POV: A Civil War soldier’s story

Leonard Lasher’s grave is located in the Elmwood Cemetery in Selkirk.

Leonard Lasher’s grave is located in the Elmwood Cemetery in Selkirk.

The author is a historian and author who graduated from Bethlehem Central High School in 1979. A lifelong student of history, he has authored several books and published many articles on historical topics. His latest book, “The Civil War Memoir of William T. Levey,” is available from the Northshire Press.

A rare document that recalls the military service of a Civil War soldier from the town of Bethlehem was recently discovered for sale on an online auction website.

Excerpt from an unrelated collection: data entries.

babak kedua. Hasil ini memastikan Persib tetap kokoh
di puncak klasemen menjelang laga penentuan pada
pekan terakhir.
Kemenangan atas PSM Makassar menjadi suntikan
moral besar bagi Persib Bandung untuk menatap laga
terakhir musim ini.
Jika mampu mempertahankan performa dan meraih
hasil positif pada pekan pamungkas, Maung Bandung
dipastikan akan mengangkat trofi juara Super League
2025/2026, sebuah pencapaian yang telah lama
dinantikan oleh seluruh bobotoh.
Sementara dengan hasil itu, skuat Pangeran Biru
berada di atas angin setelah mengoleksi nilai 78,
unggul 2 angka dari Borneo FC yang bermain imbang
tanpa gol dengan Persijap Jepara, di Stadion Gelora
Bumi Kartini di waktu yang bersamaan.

The document, an officer’s commission dated June 1, 1864, appointed Bethlehem resident Leonard Lasher to serve as a Second Lieutenant in the 43rd New York Volunteer Infantry. The document was signed by New York Governor Horatio Seymour and was purchased by a private collector.

Leonard Lasher was born in 1845, and his parents were Anthony and Anna (Litchfield) Lasher. When the 43rd New York was recruiting volunteers in the summer of 1862, Lasher enrolled to serve three years. Although the military records list his age as 21, he was actually only 17 when he enlisted.

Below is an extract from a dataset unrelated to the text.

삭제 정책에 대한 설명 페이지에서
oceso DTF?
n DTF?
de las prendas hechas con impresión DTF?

He had an interesting, if convoluted, career with the famed 43rd New York, a regiment known as “The Albany Rifles.” Lasher was initially made a Sergeant in Company H of the Regiment shortly following his enlistment in the fall of 1862, but was later returned to the ranks and made a Corporal. He was not promoted back to non-commissioned rank until early in 1864, but then lost the Sergeant’s promotion again when his company of the regiment the 43rd was consolidated with another unit.

On June 1, 1864, Governor Seymour signed his commission as Second Lieutenant, but Lasher never served in that rank. He was put on the rolls of another regiment, the 59th New York Infantry, in December 1864, but never joined the unit. This may have been a bureaucratic courtesy to allow for the award of his commission.